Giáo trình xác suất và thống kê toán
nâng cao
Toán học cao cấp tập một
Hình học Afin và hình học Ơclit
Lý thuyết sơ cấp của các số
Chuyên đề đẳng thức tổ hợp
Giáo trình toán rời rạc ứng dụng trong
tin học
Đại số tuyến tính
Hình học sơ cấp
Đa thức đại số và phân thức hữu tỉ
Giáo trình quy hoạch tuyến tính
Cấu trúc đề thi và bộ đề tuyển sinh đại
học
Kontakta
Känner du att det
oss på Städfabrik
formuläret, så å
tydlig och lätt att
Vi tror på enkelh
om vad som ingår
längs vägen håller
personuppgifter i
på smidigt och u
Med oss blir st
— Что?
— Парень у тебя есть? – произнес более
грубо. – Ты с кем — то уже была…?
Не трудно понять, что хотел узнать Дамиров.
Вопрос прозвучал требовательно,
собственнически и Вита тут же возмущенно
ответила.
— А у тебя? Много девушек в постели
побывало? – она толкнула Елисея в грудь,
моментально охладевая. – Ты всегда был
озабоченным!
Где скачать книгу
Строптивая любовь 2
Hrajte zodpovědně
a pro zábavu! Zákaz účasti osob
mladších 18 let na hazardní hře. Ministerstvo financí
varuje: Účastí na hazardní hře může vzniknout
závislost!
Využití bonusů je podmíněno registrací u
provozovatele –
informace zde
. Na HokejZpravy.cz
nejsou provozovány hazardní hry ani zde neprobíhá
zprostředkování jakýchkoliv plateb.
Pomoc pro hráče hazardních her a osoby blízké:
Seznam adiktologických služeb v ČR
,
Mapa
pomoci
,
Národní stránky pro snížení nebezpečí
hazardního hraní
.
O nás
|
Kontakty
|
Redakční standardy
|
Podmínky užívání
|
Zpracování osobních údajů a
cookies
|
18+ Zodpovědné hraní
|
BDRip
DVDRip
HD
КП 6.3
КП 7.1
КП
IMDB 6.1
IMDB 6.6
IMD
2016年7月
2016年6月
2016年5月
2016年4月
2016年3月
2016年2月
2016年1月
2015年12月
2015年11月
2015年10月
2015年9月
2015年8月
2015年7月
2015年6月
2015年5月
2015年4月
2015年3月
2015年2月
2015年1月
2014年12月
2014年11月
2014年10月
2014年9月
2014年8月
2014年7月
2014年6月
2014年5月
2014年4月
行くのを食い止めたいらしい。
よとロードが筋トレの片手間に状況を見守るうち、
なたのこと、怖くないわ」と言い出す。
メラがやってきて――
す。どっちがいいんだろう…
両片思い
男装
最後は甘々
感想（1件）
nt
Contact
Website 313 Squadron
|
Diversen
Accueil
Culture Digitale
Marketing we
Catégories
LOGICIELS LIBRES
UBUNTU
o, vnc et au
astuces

▬▬▬

Reply with the complete records, restated exactly.

Giáo trình xác suất và thống kê toán
nâng cao
Toán học cao cấp tập một
Hình học Afin và hình học Ơclit
Lý thuyết sơ cấp của các số
Chuyên đề đẳng thức tổ hợp
Giáo trình toán rời rạc ứng dụng trong
tin học
Đại số tuyến tính
Hình học sơ cấp
Đa thức đại số và phân thức hữu tỉ
Giáo trình quy hoạch tuyến tính
Cấu trúc đề thi và bộ đề tuyển sinh đại
học
Kontakta
Känner du att det
oss på Städfabrik
formuläret, så å
tydlig och lätt att
Vi tror på enkelh
om vad som ingår
längs vägen håller
personuppgifter i
på smidigt och u
Med oss blir st
— Что?
— Парень у тебя есть? – произнес более
грубо. – Ты с кем — то уже была…?
Не трудно понять, что хотел узнать Дамиров.
Вопрос прозвучал требовательно,
собственнически и Вита тут же возмущенно
ответила.
— А у тебя? Много девушек в постели
побывало? – она толкнула Елисея в грудь,
моментально охладевая. – Ты всегда был
озабоченным!
Где скачать книгу
Строптивая любовь 2
Hrajte zodpovědně
a pro zábavu! Zákaz účasti osob
mladších 18 let na hazardní hře. Ministerstvo financí
varuje: Účastí na hazardní hře může vzniknout
závislost!
Využití bonusů je podmíněno registrací u
provozovatele –
informace zde
. Na HokejZpravy.cz
nejsou provozovány hazardní hry ani zde neprobíhá
zprostředkování jakýchkoliv plateb.
Pomoc pro hráče hazardních her a osoby blízké:
Seznam adiktologických služeb v ČR
,
Mapa
pomoci
,
Národní stránky pro snížení nebezpečí
hazardního hraní
.
O nás
|
Kontakty
|
Redakční standardy
|
Podmínky užívání
|
Zpracování osobních údajů a
cookies
|
18+ Zodpovědné hraní
|
BDRip
DVDRip
HD
КП 6.3
КП 7.1
КП
IMDB 6.1
IMDB 6.6
IMD
2016年7月
2016年6月
2016年5月
2016年4月
2016年3月
2016年2月
2016年1月
2015年12月
2015年11月
2015年10月
2015年9月
2015年8月
2015年7月
2015年6月
2015年5月
2015年4月
2015年3月
2015年2月
2015年1月
2014年12月
2014年11月
2014年10月
2014年9月
2014年8月
2014年7月
2014年6月
2014年5月
2014年4月
行くのを食い止めたいらしい。
よとロードが筋トレの片手間に状況を見守るうち、
なたのこと、怖くないわ」と言い出す。
メラがやってきて――
す。どっちがいいんだろう…
両片思い
男装
最後は甘々
感想（1件）
nt
Contact
Website 313 Squadron
|
Diversen
Accueil
Culture Digitale
Marketing we
Catégories
LOGICIELS LIBRES
UBUNTU
o, vnc et au
astuces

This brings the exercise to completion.